• [Your task]
Go through the data line by line. Copy each one holding the string "none".

[Data items]
+ + + + +
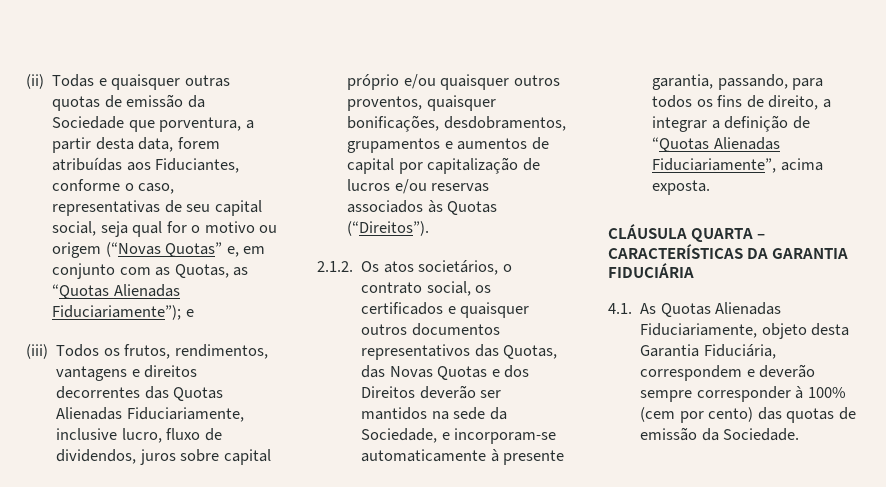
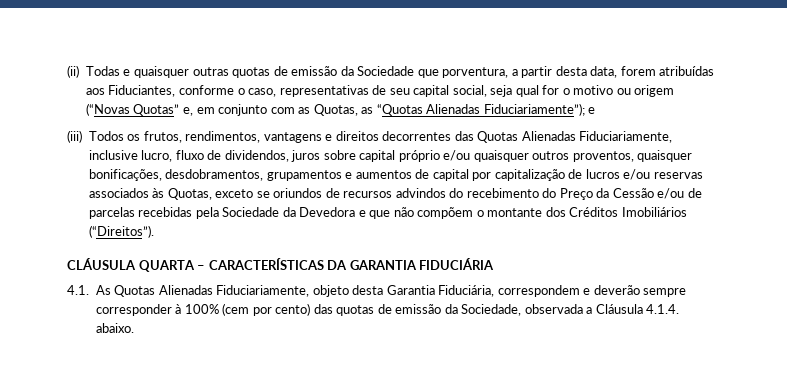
[447,201,498,215] [347,221,430,236] [317,260,512,275] [361,281,492,296] [361,302,530,318] [361,323,500,336] [361,344,558,360] [361,365,530,380] [361,385,502,399] [361,407,507,420] [361,428,557,444] [361,449,565,465] [652,74,824,90] [652,95,831,110] [652,115,810,132] [652,137,780,152] [652,158,823,173] [652,180,711,195] Quotas (“Direitos”). // 2.1.2. Os atos societários, o contrato social, os certificados e quaisquer outros documentos representativos das Quotas, das Novas Quotas e dos Direitos deverão ser mantidos na sede da Sociedade, e incorporam-se automaticamente à presente garantia, passando, para todos os fins de direito, a integrar a definição de “Quotas Alienadas Fiduciariamente”, acima exposta. -> [167,188,702,200] [88,207,687,219] [88,225,154,238] Quotas, exceto se oriundos de recursos advindos do recebimento do Preço da Cessão e/ou de parcelas recebidas pela Sociedade da Devedora e que não compõem o montante dos Créditos Imobiliários (“Direitos”).
[723,428,800,441] Sociedade. -> [461,304,680,316] [95,323,134,333] Sociedade, observada a Cláusula 4.1.4. abaixo.

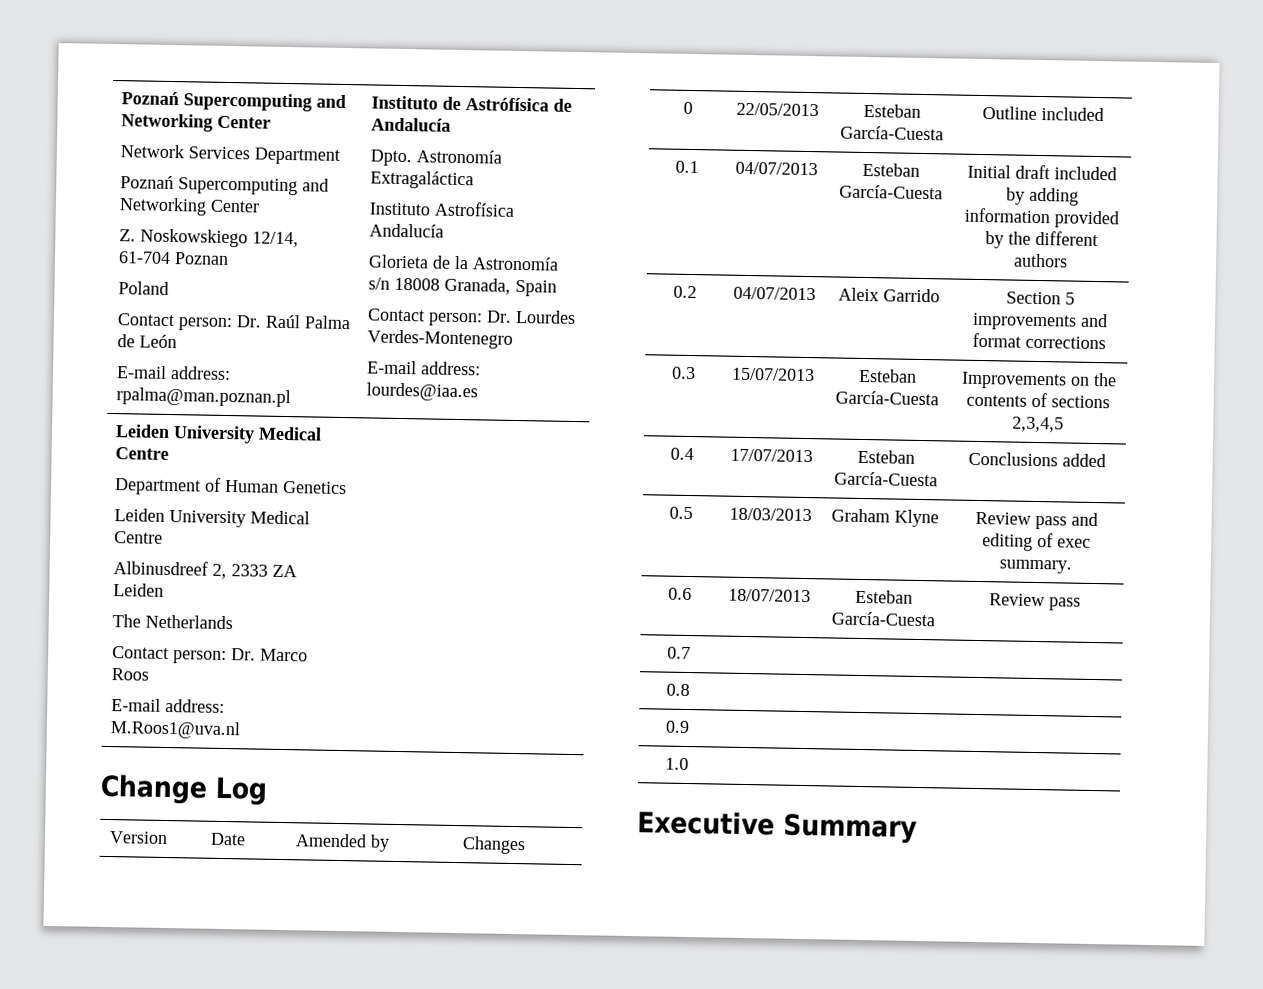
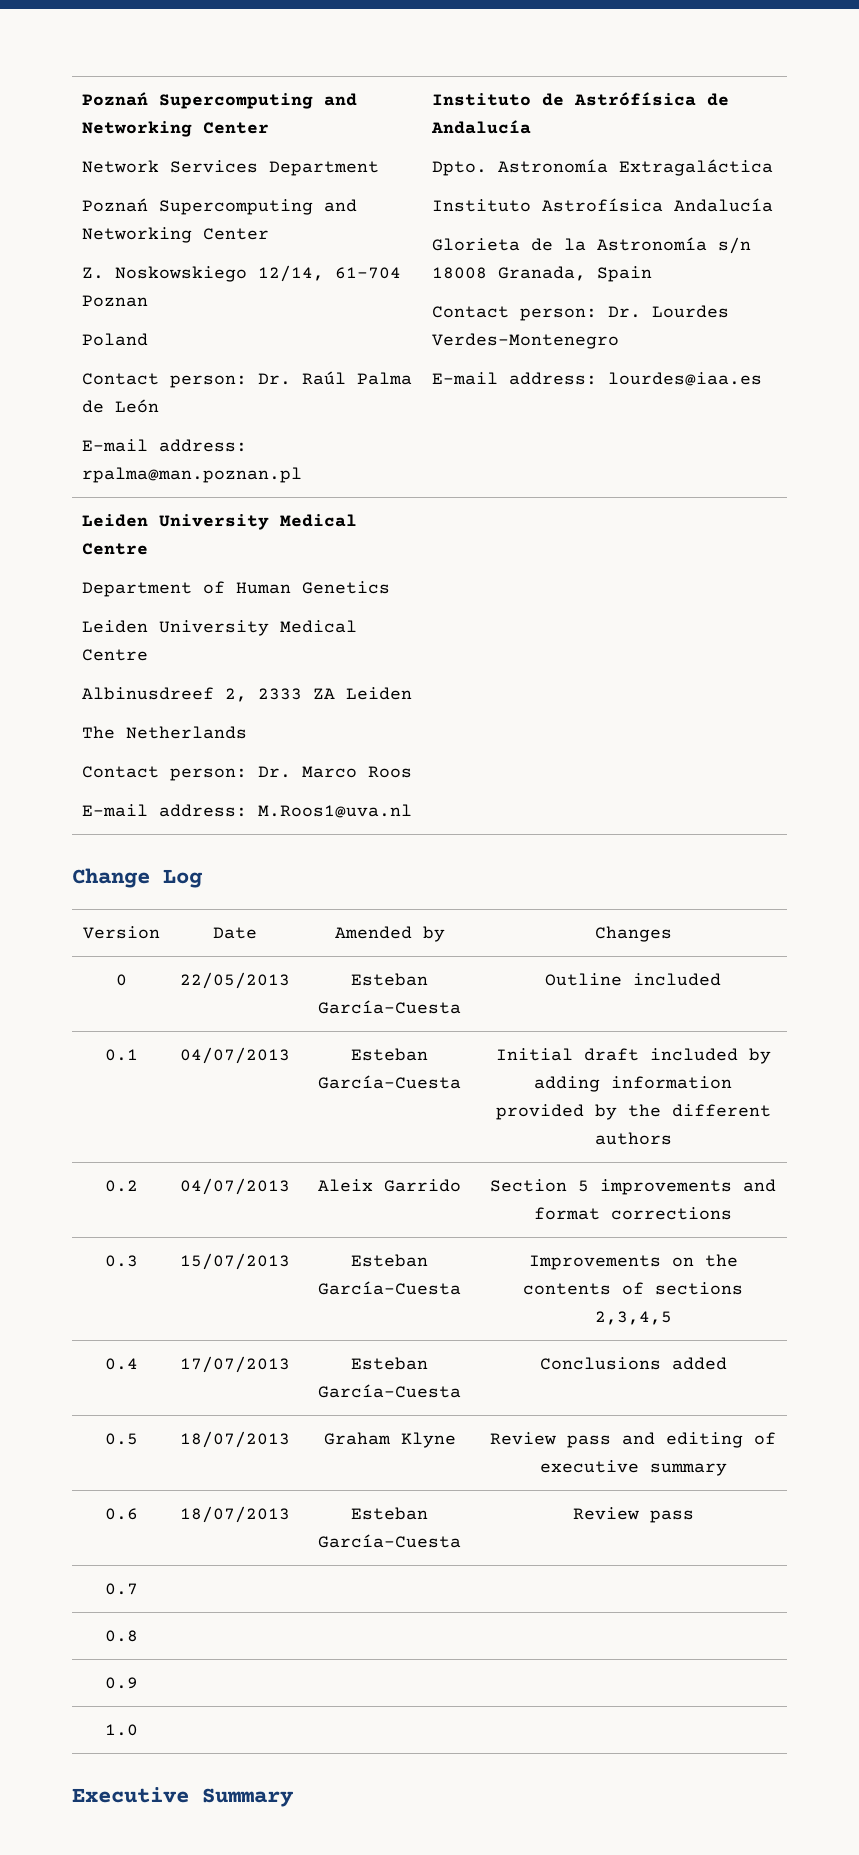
[728,507,812,522] 18/03/2013 -> [179,1431,290,1448] 18/07/2013
[1056,538,1091,548] [998,559,1072,574] exec summary. -> [539,1460,727,1476] executive summary

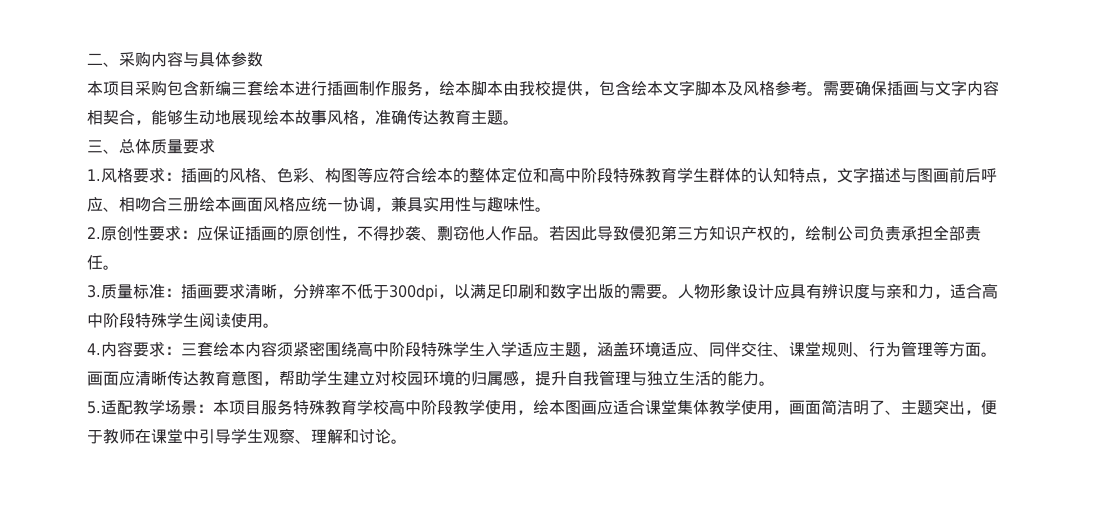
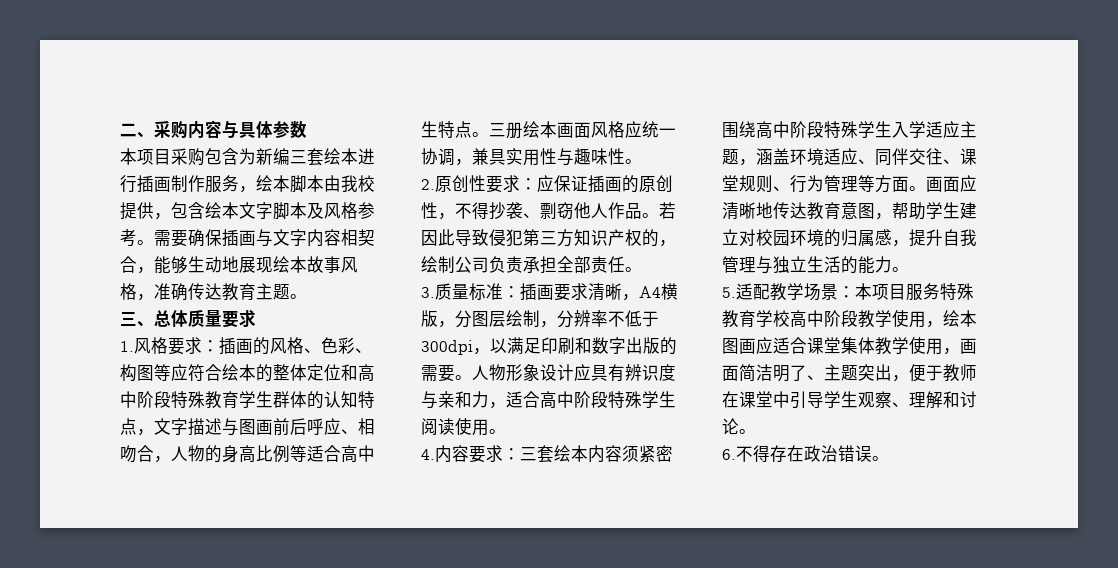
(199, 88) none -> [239,148,256,165] 为
(167, 204) none -> [154,445,375,463] [421,121,489,138] ，人物的身高比例等适合高中生特点。
(293, 296) none -> [639,283,678,300] [421,310,557,328] A4横版，分图层绘制，
(167, 378) none -> [756,202,773,219] 地
(407, 441) none -> [722,445,889,462] // 6.不得存在政治错误。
+ + + + +
• [Written response]
(199, 88) none -> [239,148,256,165] 为
(167, 204) none -> [154,445,375,463] [421,121,489,138] ，人物的身高比例等适合高中生特点。
(293, 296) none -> [639,283,678,300] [421,310,557,328] A4横版，分图层绘制，
(167, 378) none -> [756,202,773,219] 地
(407, 441) none -> [722,445,889,462] // 6.不得存在政治错误。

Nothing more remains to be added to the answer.